PERHAPS EQUALLY IMPORTANT, though, is the attraction millions of Americans feel for the relatively homogeneous communities most of us lived in during the middle of the last century. Homogeneity is not a popular idea among urbanist academics in an age of enshrined diversity, but the stark fact remains that most Americans are more content spending their lives among neighbors who think and behave like them.

The journalist Bill Bishop argued convincingly in his 2008 book The Big Sort that Americans were increasingly congregating in politically and socially homogeneous enclaves, and I have seen nothing in the years since that disproves his contention. The current cohort of Americans seems to crave familiarity, and this is a reason why so many of them resist moving to distant places, even if there may be a better-paying job waiting for them somewhere out in the far reaches of the country.

From what I have seen, this doesn’t just apply to the middle class or to small-town residents. Some years ago, at a breakfast in Houston convened to discuss housing issues, I was startled by the impassioned remarks of a woman who lived in one of the city’s most disadvantaged neighborhoods. If you are going to build new housing, she said, build it where we are living. We want to stay where we are. Don’t make us trek across the city to claim a new apartment.

One such outburst isn’t proof of anything, but it had a powerful effect on me. It still does.

Even Appelbaum, as passionate as he is about the benefits of mobility, seems at times to accept the existence of a powerful countervailing force. “Perhaps,” he speculates near the end of his book, “American mobility was merely a life stage in the growth of the republic, an artifact of our restless youth.” Perhaps “what we’ve experienced this past half-century isn’t just a prolonged mobility recession, but a permanent change in the structure of American life.’’ Perhaps “we’ll need to redesign public policy around an assumption of stasis.”
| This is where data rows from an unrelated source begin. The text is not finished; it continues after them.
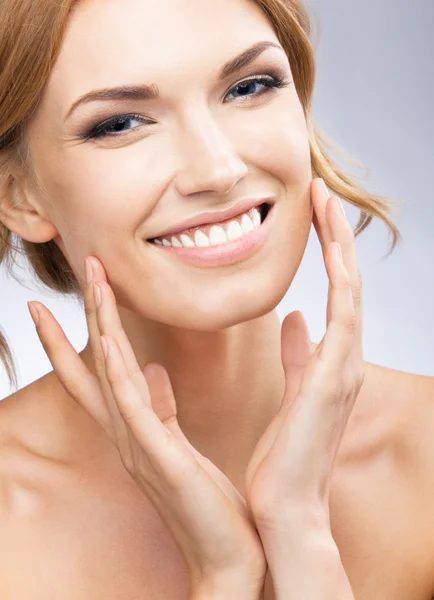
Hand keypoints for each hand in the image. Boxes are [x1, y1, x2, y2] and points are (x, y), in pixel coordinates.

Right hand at [27, 259, 265, 598]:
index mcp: (137, 429)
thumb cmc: (207, 502)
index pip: (102, 371)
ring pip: (110, 375)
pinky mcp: (159, 460)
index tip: (80, 291)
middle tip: (82, 265)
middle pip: (96, 364)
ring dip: (100, 326)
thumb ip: (161, 408)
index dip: (82, 332)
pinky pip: (132, 408)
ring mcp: (138, 447)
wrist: (230, 558)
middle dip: (87, 313)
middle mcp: (128, 434)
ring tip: (92, 282)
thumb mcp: (178, 446)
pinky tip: (106, 341)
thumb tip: (152, 371)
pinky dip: (115, 374)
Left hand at [244, 177, 362, 597]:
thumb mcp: (290, 392)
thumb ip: (297, 354)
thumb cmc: (284, 455)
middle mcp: (346, 359)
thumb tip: (294, 318)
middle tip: (323, 192)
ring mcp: (345, 367)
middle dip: (337, 236)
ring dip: (340, 243)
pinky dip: (340, 275)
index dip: (328, 253)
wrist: (286, 507)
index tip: (314, 216)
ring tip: (326, 200)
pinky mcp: (335, 377)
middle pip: (348, 282)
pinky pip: (344, 312)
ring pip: (350, 289)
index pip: (336, 293)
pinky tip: (331, 242)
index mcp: (332, 361)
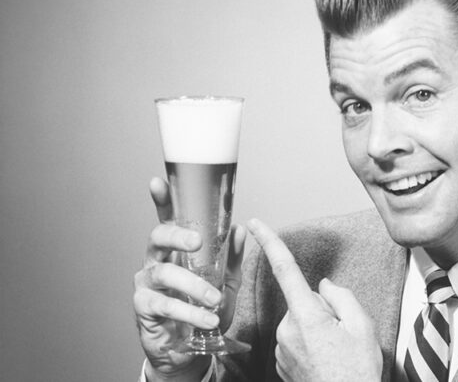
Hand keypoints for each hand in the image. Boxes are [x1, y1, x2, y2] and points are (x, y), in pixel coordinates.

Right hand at [133, 177, 245, 380]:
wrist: (190, 350)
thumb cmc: (205, 310)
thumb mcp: (226, 283)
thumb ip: (230, 258)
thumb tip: (239, 229)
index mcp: (176, 250)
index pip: (167, 220)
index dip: (161, 201)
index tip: (157, 182)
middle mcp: (157, 261)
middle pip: (157, 238)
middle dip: (176, 236)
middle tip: (197, 242)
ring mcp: (147, 284)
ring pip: (164, 273)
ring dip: (193, 285)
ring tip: (214, 300)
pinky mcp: (143, 308)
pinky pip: (164, 304)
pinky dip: (188, 311)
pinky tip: (206, 318)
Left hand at [247, 218, 382, 381]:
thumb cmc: (357, 371)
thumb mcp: (362, 326)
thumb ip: (342, 296)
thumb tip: (325, 287)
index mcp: (307, 315)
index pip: (285, 269)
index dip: (270, 242)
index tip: (255, 222)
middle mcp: (287, 329)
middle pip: (303, 300)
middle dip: (321, 307)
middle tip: (342, 332)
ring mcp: (281, 348)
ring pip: (300, 320)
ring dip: (316, 327)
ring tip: (335, 349)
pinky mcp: (280, 362)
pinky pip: (295, 339)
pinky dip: (310, 343)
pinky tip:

Appelbaum doesn’t want that to be true, but he is too honest to discount the possibility. And it has to be appreciated. The people who live in declining factory towns or impoverished urban neighborhoods may not be doomed to spend the rest of their lives there. But there are powerful reasons why they do not chase after opportunity the way Americans once did. Housing prices are one of them. But the undying attachment to community and sociability is a vital one that isn’t going to disappear.



Governing’s opinion columns reflect the views of their authors and not necessarily those of Governing’s editors or management.